How to refresh or retry a specific web page using httr GET command?

I need to access the same web page with different "keys" to get specific content it provides.

I have a list of keys x and I use the GET command from httr package to access the web page and then retrieve the information I need y.

library(httr)
library(stringr)
library(XML)

for (i in 1:20){
    h1 = GET ( paste0("http:....categories=&query=", x[i]),timeout(10))
    par = htmlParse(file = h1)

    y[i]=xpathSApply(doc = par, path = "//h3/a" , fun=xmlValue)

}

The problem is that timeout is often reached, and it disrupts the loop.

So I would like to refresh the web page or retry the GET command if timeout is reached, because I suspect the problem is with the internet connection of the website I am trying to access.

The way my code works, timeout breaks the loop.
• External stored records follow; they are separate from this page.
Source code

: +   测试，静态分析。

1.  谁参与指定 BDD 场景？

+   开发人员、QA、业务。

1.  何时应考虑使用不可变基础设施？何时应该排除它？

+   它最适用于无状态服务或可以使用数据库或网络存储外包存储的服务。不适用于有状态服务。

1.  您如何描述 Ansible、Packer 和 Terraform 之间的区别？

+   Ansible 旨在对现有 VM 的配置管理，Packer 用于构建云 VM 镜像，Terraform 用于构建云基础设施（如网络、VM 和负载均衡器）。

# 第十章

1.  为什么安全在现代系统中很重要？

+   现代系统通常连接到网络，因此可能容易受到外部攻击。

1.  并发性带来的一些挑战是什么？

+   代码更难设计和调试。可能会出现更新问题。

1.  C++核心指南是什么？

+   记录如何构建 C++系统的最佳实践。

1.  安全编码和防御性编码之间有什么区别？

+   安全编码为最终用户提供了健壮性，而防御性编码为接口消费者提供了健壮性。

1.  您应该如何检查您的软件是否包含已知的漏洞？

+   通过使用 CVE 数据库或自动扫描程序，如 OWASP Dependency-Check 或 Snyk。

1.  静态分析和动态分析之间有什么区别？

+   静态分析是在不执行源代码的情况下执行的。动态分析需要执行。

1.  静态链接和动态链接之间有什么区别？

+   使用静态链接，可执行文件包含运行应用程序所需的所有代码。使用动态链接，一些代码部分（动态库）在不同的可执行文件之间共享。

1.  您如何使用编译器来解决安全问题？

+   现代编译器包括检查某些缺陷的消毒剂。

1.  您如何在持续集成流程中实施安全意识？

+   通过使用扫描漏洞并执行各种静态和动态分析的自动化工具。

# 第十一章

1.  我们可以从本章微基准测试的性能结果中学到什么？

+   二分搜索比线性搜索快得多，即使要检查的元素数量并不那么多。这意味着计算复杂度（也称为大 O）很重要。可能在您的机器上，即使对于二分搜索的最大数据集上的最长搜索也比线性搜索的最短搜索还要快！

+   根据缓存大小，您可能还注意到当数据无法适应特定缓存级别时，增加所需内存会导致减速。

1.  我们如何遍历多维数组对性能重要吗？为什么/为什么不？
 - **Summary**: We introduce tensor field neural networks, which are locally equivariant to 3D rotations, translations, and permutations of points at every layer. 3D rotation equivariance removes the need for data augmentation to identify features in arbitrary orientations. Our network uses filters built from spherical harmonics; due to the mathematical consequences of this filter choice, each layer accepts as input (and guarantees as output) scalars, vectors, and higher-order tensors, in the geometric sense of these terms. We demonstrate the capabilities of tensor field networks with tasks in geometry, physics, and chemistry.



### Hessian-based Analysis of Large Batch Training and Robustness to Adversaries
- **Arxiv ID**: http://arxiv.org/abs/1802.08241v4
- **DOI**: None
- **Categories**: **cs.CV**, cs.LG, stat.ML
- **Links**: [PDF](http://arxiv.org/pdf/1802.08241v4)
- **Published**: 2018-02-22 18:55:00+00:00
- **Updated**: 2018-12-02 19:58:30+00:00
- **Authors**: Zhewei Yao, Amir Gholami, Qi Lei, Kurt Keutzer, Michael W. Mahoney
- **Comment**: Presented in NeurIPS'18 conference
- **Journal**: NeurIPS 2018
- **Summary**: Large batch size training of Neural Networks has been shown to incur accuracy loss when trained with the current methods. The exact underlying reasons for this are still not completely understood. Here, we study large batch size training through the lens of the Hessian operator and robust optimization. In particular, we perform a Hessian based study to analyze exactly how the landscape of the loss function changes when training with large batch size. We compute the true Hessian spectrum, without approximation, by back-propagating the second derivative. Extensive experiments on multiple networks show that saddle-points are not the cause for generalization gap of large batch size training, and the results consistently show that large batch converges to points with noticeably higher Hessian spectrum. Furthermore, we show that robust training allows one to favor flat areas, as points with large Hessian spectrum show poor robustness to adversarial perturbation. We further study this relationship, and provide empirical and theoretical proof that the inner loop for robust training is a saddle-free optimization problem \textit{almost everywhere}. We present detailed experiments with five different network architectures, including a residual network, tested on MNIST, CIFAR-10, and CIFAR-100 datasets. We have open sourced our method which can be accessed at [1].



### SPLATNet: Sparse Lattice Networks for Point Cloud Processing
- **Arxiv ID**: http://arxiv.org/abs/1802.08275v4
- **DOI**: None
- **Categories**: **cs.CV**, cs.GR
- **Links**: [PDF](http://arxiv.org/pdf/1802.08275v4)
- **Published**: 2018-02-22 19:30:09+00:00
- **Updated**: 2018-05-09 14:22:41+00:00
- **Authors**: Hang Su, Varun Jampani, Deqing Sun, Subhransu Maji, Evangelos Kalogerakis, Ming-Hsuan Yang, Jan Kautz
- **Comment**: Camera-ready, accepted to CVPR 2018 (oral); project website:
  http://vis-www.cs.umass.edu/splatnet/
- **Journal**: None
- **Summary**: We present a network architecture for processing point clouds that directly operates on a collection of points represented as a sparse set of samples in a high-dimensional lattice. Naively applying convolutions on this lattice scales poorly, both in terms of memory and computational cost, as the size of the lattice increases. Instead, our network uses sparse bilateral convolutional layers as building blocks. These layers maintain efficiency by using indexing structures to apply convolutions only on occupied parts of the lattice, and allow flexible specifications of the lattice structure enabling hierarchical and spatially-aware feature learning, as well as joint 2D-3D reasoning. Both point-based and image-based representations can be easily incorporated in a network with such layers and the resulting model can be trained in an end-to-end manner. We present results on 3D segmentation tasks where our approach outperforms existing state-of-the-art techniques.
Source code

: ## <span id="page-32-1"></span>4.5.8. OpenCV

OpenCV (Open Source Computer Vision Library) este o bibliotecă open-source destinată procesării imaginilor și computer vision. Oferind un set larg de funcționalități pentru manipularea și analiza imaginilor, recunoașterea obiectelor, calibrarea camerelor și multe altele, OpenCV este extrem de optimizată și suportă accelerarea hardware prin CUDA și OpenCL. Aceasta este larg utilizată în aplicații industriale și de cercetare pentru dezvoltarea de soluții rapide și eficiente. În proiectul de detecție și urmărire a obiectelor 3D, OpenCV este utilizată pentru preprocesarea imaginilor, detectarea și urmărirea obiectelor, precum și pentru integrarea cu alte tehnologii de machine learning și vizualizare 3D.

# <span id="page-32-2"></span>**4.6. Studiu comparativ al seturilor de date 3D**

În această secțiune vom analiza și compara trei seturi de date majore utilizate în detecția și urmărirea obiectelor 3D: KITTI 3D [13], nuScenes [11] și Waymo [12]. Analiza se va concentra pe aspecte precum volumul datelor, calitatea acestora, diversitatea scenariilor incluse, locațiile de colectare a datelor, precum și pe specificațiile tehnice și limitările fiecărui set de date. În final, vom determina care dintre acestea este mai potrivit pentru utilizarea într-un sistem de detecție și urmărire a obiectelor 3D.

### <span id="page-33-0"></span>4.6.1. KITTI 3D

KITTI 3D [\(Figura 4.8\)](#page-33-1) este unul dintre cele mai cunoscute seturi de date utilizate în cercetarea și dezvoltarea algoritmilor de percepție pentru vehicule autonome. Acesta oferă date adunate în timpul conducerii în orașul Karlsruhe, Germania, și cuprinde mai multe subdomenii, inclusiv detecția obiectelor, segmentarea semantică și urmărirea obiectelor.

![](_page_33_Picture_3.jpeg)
I need to either ignore the error and go to next iteration or retry to access the website.

Solution

Look at purrr::safely(). You can wrap GET as such:

safe_GET <- purrr::safely(GET)

This removes the ugliness of tryCatch() by letting you do:

resp <- safe_GET("http://example.com") # you can use all legal `GET` params

And you can test resp$result for NULL. Put that into your retry loop and you're good to go.

You can see this in action by doing:

str(safe_GET("https://httpbin.org/delay/3", timeout(1)))

which will ask the httpbin service to wait 3s before responding but set an explicit timeout on the GET request to 1s. I wrapped it in str() to show the result:

List of 2
 $ result: NULL
 $ error :List of 2
  ..$ message: chr "Timeout was reached"
  ..$ call   : language curl::curl_fetch_memory(url, handle = handle)
  ..- attr(*, "class")= chr [1:3] "simpleError" "error" "condition"

So, you can even check the message if you need to.